9) Notice how your thoughts affect your body.
This can be done as a part of the sitting practice, but can also be practiced anywhere, anytime. Our minds, bodies and spirits do not operate independently of each other. Each is connected to the other in both subtle and gross ways. This is most often experienced when we are sick or injured. When our body is not operating at it’s best, it can contribute to reduced self esteem and melancholy. Likewise, when we brood over an experience or circumstance our feelings of vitality and happiness are compromised. Our minds and thought patterns also have an affect on our physical bodies. Next time you have a negative thought, stop, pause and scan your body for tension or muscular tightening. Does an argument with a loved one create tension in your belly? Do feeling of depression or vulnerability lead to compression in the center of your chest? Do worries about work or frets over a decision create subtle tension in your solar plexus or wreak havoc on your digestion? Over time these slight compressions in our physical bodies create resistance to the flow of oxygen and prana (life force) contributing to reduced flexibility, mental blocks, false images of ourselves and physical illness. Getting in touch with how your body responds to your thoughts, can serve to break this chain and help us stay open, balanced and quiet in the midst of challenging circumstances and relationships.

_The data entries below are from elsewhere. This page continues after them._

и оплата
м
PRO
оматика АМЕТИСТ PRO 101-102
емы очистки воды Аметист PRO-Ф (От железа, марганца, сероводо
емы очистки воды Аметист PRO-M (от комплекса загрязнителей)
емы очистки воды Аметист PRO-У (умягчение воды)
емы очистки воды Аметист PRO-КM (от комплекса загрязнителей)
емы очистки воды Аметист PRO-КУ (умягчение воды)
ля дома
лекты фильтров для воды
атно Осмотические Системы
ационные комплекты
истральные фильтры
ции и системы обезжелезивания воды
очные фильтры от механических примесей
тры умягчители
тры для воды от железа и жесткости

10) Find what you love to do. Do that thing.
Whether it is making music or another form of art, preparing food, dancing, playing sport, performing, making discoveries, or any other activity; if you have not found that thing you love to do then let your first priority be to find it. Nothing compares to the blissful experience of engaging in something you love or sharing your unique skill or talent. Your most joyful activities are direct links to your inner most sense of quiet and ease, joy, love, and peace.
Some of the benefits I’ve noticed from these practices are: greater confidence and clarity in decision making, less anxiety and worry, fewer negative critiques of myself, better listening skills, calmer and more thoughtful responses to challenging experiences, more of an inclination to seek out quiet within and without. Give these steps a try and let me know how they work for you.